Gypaète barbu
Gypaetus barbatus - Bearded Vulture
Description de la famille
Les Accipitridés sont une famille de rapaces diurnes présente sur tous les continents, excepté l'Antarctique. Leur taille va de petite à grande.
Ils ont en commun :
- un dimorphisme sexuel, le mâle étant plus petit que la femelle,
- une vision binoculaire importante, permettant un repérag... lire la suite
Identification
Le Gypaète barbu est le plus grand vautour de la faune européenne. Le mot gypaète vient du grec et signifie "vautour-aigle", vautour par le régime alimentaire, aigle par les tarses emplumés. Le suffixe "barbu" lui vient des touffes de plumes noires de part et d'autre du bec formant "barbe".
Les sexes sont semblables. La femelle est simplement un peu plus grande que le mâle.
Le plus souvent, le contact visuel avec cet oiseau a lieu alors qu'il est en vol. L'identification est facile du fait de la silhouette typique : de longues ailes pointues et une longue queue équivalent à la largeur de l'aile et cunéiforme.
A distance raisonnable, on notera l'aspect bicolore de l'oiseau s'il est adulte. En vue de dessus, il apparait entièrement gris ardoise, exceptée la tête pâle. Le dos et les couvertures alaires sont presque noirs. En vue de dessous, le corps apparait ocre jaune, les ailes et la queue gris ardoise, avec les couvertures sous-alaires noires. On pourra noter une esquisse de collier pectoral plus ou moins marqué.
Si on a la chance de le voir posé, la tête roux pâle montre un oeil jaune pâle cerclé de rouge et inscrit dans un bandeau noir, un bec corne bien crochu, enfin deux barbichettes noires dans le prolongement du bandeau.
Contrairement aux autres vautours, les tarses sont assez courts et emplumés.
Le juvénile a la même silhouette que l'adulte, mais un plumage très différent. Il parait entièrement brun sombre avec la tête noire.

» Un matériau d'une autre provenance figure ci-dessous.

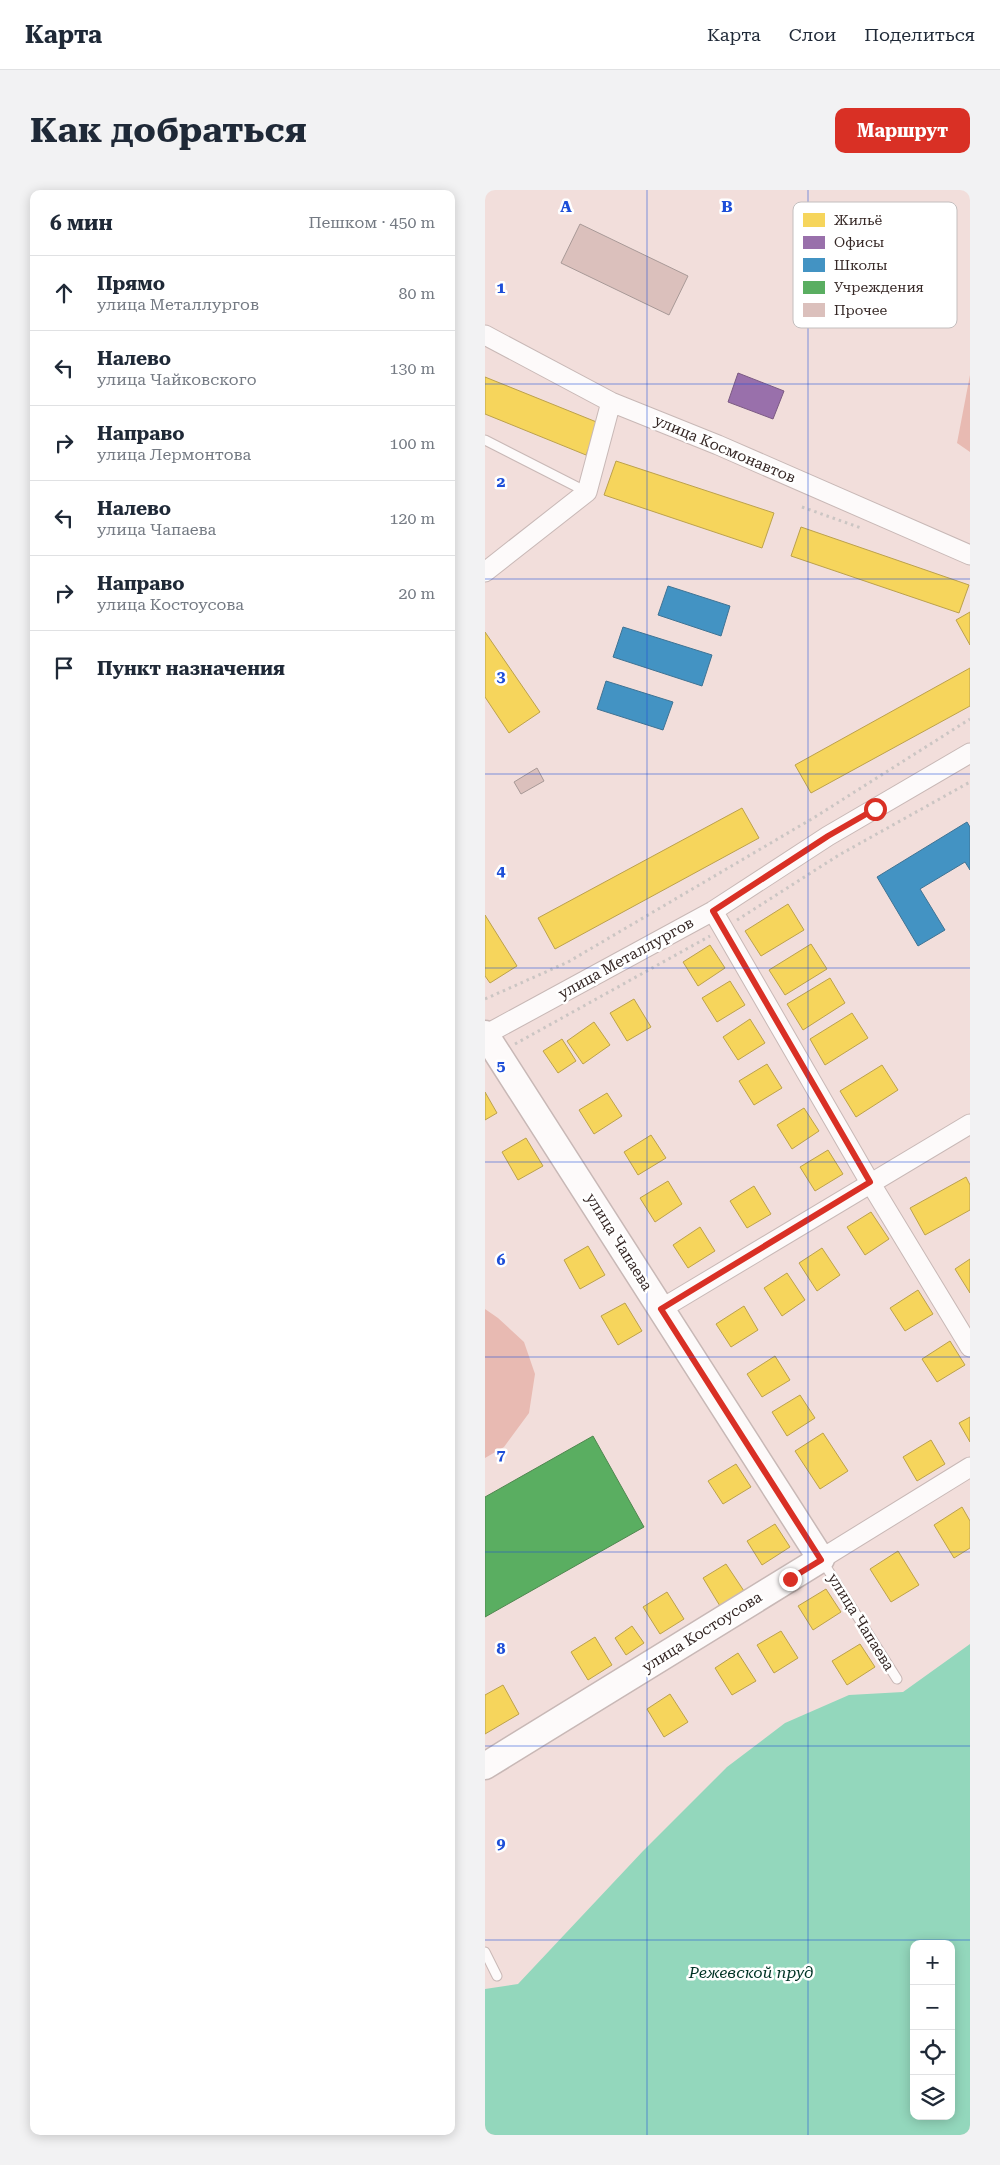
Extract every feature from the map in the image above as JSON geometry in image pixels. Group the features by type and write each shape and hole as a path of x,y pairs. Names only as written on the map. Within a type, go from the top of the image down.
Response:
{"street":[{"name":"улица Космонавтов","path":"485,335 611,402 718,445 970,555"},
{"path":"485,572 587,492 611,402"},
{"name":"улица Металлургов","path":"485,1034 713,911 828,836 970,753"},
{"path":"713,911 870,1182 970,1347"},
{"name":"улица Чапаева","path":"485,1034 661,1309 680,1353 821,1560"},
{"path":"661,1309 870,1182 970,1124"},
{"name":"улица Костоусова","path":"485,1766 970,1467"}],"lane":[{"path":"485,440 587,492"},
{"name":"улица Чапаева","path":"821,1560 897,1679"},
{"path":"485,1952 497,1976"}],"path":[{"path":"485,999 568,962 815,818 970,719"}],"shaded area":[{"path":"970,375 970,452 957,443"},
{"path":"485,1309 498,1318 524,1342 535,1374 529,1413 504,1447 485,1458"}],"water":[{"name":"Режевской пруд","path":"970,1644 970,2135 485,2135 485,1989 518,1984 643,1851 727,1767 785,1723 849,1695 903,1692"}],"building: Жильё":[{"path":"485,377 599,423 586,455 485,414"},
{"path":"616,461 774,513 762,548 604,495"},
{"path":"801,527 969,585 959,613 791,556"},
{"path":"970,612 970,645 956,620"},
{"path":"485,632 540,712 509,733 485,697"},
{"path":"970,668 970,706 811,793 795,765"},
{"path":"742,808 759,838 555,949 538,918"},
{"path":"788,904 804,930 761,956 745,931"},
{"path":"485,915 517,966 490,983 485,976"},
{"path":"811,944 827,969 785,995 769,970"},
{"path":"710,945 725,968 698,986 683,962"},
{"path":"830,978 845,1003 803,1030 787,1004"},
{"path":"730,981 745,1005 717,1022 702,998"},
{"path":"634,999 651,1027 627,1041 610,1013"},
{"path":"852,1013 868,1038 825,1065 810,1039"},
{"path":"750,1019 765,1043 738,1060 723,1037"},
{"path":"594,1022 610,1045 583,1064 567,1041"},
{"path":"562,1039 576,1061 558,1073 543,1051"},
{"path":"767,1064 782,1088 754,1105 739,1081"},
{"path":"882,1065 898,1090 856,1117 840,1091"},
{"path":"485,1092 497,1113 485,1120"},
{"path":"607,1093 622,1116 594,1134 579,1110"},
{"path":"804,1108 819,1131 792,1149 777,1125"},
{"path":"651,1135 666,1158 638,1175 624,1152"},
{"path":"526,1138 543,1166 518,1180 502,1152"},
{"path":"828,1150 843,1174 815,1191 800,1167"},
{"path":"966,1177 970,1185 970,1210 925,1235 910,1208"},
{"path":"668,1181 682,1204 655,1222 640,1198"},
{"path":"754,1186 771,1214 747,1228 730,1201"},
{"path":"871,1212 889,1239 865,1255 847,1227"},
{"path":"700,1227 715,1251 688,1268 673,1245"},
{"path":"588,1246 605,1275 580,1289 564,1260"},
{"path":"822,1248 840,1275 817,1291 799,1263"},
{"path":"970,1259 970,1293 955,1269"},
{"path":"787,1273 805,1300 782,1316 764,1288"},
{"path":"918,1290 933,1314 905,1331 890,1308"},
{"path":"625,1303 642,1331 618,1345 601,1316"},
{"path":"744,1306 758,1330 731,1347 716,1324"},
{"path":"950,1341 965,1365 937,1382 922,1359"},
{"path":"775,1356 790,1380 762,1397 747,1374"},
{"path":"800,1395 815,1418 787,1436 772,1412"},
{"path":"970,1417 970,1442 959,1423"},
{"path":"823,1433 848,1471 820,1489 795,1451"},
{"path":"931,1440 945,1464 917,1481 903,1457"},
{"path":"736,1464 751,1487 723,1504 708,1481"},
{"path":"962,1507 970,1521 970,1548 954,1558 934,1525"},
{"path":"775,1524 790,1547 762,1565 747,1541"},
{"path":"898,1551 919,1585 891,1602 870,1569"},
{"path":"726,1564 744,1591 720,1606 703,1578"},
{"path":"826,1589 841,1612 813,1630 798,1606"},
{"path":"667,1592 684,1619 660,1634 643,1607"},
{"path":"632,1626 644,1643 626,1655 615,1638"},
{"path":"781,1631 798,1658 774,1673 757,1645"},
{"path":"595,1637 612,1665 588,1680 571,1652"},
{"path":"860,1644 875,1667 847,1685 832,1661"},
{"path":"738,1653 756,1681 732,1695 715,1668"},
{"path":"503,1685 519,1714 485,1734 485,1695"},
{"path":"670,1694 688,1722 664,1737 647,1709"}],"building: Офисы":[{"path":"738,373 784,391 773,419 728,402"}],"building: Школы":[{"path":"668,586 730,606 721,636 658,615"},
{"path":"623,627 712,655 702,686 613,657"},
{"path":"606,681 673,702 663,730 597,709"},
{"path":"967,822 970,827 970,870 965,862 920,889 945,930 918,946 877,877"}],"building: Учреждения":[{"path":"593,1436 644,1527 485,1617 485,1497"}],"building: Прочее":[{"path":"580,224 688,276 669,315 561,263"},
{"path":"537,768 544,781 521,794 514,782"}],"route":[{"path":"790,1579 821,1560 661,1309 870,1182 713,911 828,836 875,809"}]}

Il lui faudra 6 ou 7 ans pour acquérir son plumage adulte. Entretemps, il passera par des plumages intermédiaires caractérisés par une augmentation des zones pâles sur les parties inférieures et un éclaircissement progressif de la tête.
Indications subspécifiques 2 sous-espèces
- Gypaetus barbatus barbatus (s Europe and nw Africa to ne China through the Himalayas to Nepal and w Pakistan)
- Gypaetus barbatus meridionalis (sw Arabia, ne, e and s Africa)
Noms étrangers
- Bearded Vulture,
- Quebrantahuesos,
- brita-ossos,
- Bartgeier,
- saskeselyű,
- Lammergier,
- Gipeto,
- lammgam,
- Lammegribb,
- bradáň žltohlavý,
- orlosup bradatý,
- Lammegrib,
- partakorppikotka,
- Baardaasvoël (Lammergeier),
- trencalòs,
- Lambagammur,
- orłosęp,
- bārdainais grifs,
- brkati ser,
- Бородач,
- ヒゲワシ,
- 胡兀鹫,
- lammgam,
- 鬍兀鷲,
Voix chant et cris
Habitat
Le Gypaète barbu est un montagnard. En effet, il a besoin de falaises pour passer la nuit et établir son nid.
Comme l'ont montré les suivis d'oiseaux marqués, les adultes ont un territoire restreint (250 à 300 km2) alors que les autres (des juvéniles aux subadultes), moins attachés à un territoire et plus vagabonds (100 fois plus grand)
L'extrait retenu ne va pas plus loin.